News - Mitsubishi
Mitsubishi admits 25 years of fuel manipulation
Fuel test scandal widens at Mitsubishi with admission that it started in 1991
27 Apr 2016
MITSUBISHI Motors Corporation has admitted that fuel consumption data manipulation for its Japanese market cars has been going on for 25 years – much longer than previously announced.
The company also said it would widen its investigation beyond 625,000 Mitsubishi-made mini “kei” cars sold under the Mitsubishi and Nissan brands.
It announced the appointment of a high-powered independent committee to “get to the cause of this improper conduct and who is responsible”.
So far, the scandal appears to be confined to vehicles sold in Japan, although definitive assurances on that have yet to be given.
Mitsubishi Motors Australia Limited last week released a statement saying it was monitoring the situation, and today, head of communications Shayne Welsh said there was not much more she could add.
The sixth largest Japanese motor manufacturer has been savaged on the Japanese stock market since the news broke, reportedly losing half of its value, about $A3.9 billion.
Japanese reports suggest authorities have raided one of the company’s research and development centres.
In the United States, Automotive News reports that the Environmental Protection Agency (EPA) has directed Mitsubishi to provide additional information on its US vehicles. It also has asked the company to do additional tests on vehicles in future.
The latest disclosure of “improper conduct” came to light in a report by Mitsubishi management to the Japanese ministry of land, infrastructure, transport and tourism.
The nub of the issue revolves around a so-called “coasting test” used to measure vehicle resistance under mandatory rules. The data collected under such tests is used to calibrate dynamometers to simulate real-world driving for fuel tests.
According to the report, the issued started in 1991 when Mitsubishi began using a “high-speed coasting test” instead of the standard coasting test to measure vehicle resistance, contrary to the Road Transport Vehicle Act.
“In January 2001, a test was run that compared the coasting test to the high-speed coasting test and the difference in results was found never to exceed 2.3 per cent,” it said.
“In February 2007, the testing manual was updated to add that the coasting test is to be used for DOM (domestic market vehicles). Nevertheless, the high-speed coasting test continued to be used thereafter.” Mitsubishi admitted the test breached Japanese law.

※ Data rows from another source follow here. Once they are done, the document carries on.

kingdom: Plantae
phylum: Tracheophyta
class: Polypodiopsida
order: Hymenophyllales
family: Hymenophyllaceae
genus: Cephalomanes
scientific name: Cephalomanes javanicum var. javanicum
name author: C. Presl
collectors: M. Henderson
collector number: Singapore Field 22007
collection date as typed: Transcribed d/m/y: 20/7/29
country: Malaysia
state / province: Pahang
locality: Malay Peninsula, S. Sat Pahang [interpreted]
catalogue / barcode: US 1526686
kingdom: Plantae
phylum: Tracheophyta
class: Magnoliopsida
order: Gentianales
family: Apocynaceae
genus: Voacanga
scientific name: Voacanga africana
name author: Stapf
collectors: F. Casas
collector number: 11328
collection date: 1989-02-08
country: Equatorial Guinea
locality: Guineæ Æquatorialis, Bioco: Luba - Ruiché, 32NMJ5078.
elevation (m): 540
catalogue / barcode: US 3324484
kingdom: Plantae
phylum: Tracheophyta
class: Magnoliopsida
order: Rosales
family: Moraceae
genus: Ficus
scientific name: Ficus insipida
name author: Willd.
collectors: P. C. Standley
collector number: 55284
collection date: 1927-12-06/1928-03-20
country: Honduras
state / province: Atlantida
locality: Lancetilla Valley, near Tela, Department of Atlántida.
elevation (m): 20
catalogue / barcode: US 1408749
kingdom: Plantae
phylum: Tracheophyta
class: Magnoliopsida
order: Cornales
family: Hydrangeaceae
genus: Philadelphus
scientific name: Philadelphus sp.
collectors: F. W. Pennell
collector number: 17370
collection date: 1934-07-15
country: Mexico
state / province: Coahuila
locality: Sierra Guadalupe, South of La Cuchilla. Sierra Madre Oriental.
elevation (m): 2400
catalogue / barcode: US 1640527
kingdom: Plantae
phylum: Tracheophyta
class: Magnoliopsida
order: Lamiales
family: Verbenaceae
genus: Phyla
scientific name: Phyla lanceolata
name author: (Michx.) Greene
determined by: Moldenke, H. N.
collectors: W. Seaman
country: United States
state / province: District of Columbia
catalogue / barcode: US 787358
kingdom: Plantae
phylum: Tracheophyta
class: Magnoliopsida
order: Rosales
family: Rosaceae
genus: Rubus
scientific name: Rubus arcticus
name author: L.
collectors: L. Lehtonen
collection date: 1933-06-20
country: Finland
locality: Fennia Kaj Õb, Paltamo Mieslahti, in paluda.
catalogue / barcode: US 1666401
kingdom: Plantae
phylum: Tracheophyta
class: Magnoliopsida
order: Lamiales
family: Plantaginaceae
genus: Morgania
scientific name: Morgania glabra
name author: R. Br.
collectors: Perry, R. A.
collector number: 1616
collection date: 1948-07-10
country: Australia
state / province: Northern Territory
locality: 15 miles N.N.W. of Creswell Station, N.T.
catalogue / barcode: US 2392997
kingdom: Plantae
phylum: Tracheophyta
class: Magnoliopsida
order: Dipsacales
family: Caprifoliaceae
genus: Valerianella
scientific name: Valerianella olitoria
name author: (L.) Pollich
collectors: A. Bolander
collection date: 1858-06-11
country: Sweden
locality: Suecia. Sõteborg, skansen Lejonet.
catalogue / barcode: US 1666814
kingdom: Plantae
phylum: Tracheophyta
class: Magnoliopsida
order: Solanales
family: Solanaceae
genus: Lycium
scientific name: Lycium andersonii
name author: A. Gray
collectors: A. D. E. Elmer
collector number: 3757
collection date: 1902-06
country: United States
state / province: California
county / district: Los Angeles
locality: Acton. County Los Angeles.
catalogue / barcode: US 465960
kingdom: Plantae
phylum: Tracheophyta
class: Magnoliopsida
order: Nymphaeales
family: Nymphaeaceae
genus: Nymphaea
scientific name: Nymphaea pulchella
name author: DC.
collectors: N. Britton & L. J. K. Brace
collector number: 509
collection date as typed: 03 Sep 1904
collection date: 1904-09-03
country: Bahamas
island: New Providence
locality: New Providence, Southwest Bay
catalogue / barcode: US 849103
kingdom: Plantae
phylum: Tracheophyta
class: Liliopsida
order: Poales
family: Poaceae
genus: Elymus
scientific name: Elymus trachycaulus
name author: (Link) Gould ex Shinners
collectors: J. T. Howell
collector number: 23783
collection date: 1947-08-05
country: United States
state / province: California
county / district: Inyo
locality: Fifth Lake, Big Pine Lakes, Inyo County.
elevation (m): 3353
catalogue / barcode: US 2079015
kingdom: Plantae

The next step for Mitsubishi is an investigation by an independent committee of three lawyers led by a former top Tokyo prosecutor Keiichi Watanabe.
“The committee shall investigate the matter for about the next three months, and make a report on its results,” the company said in a statement. “MMC plans to disclose the report in a timely manner.” Last week, the news of the fuel test manipulation broke when Mitsubishi apologised for improper testing for Japanese-market mini cars, including 157,000 Mitsubishi eK Wagons and eK Spaces, as well as 468,000 MMC-built Nissan Dayz and Dayz Roox from June 2013 to March 2016.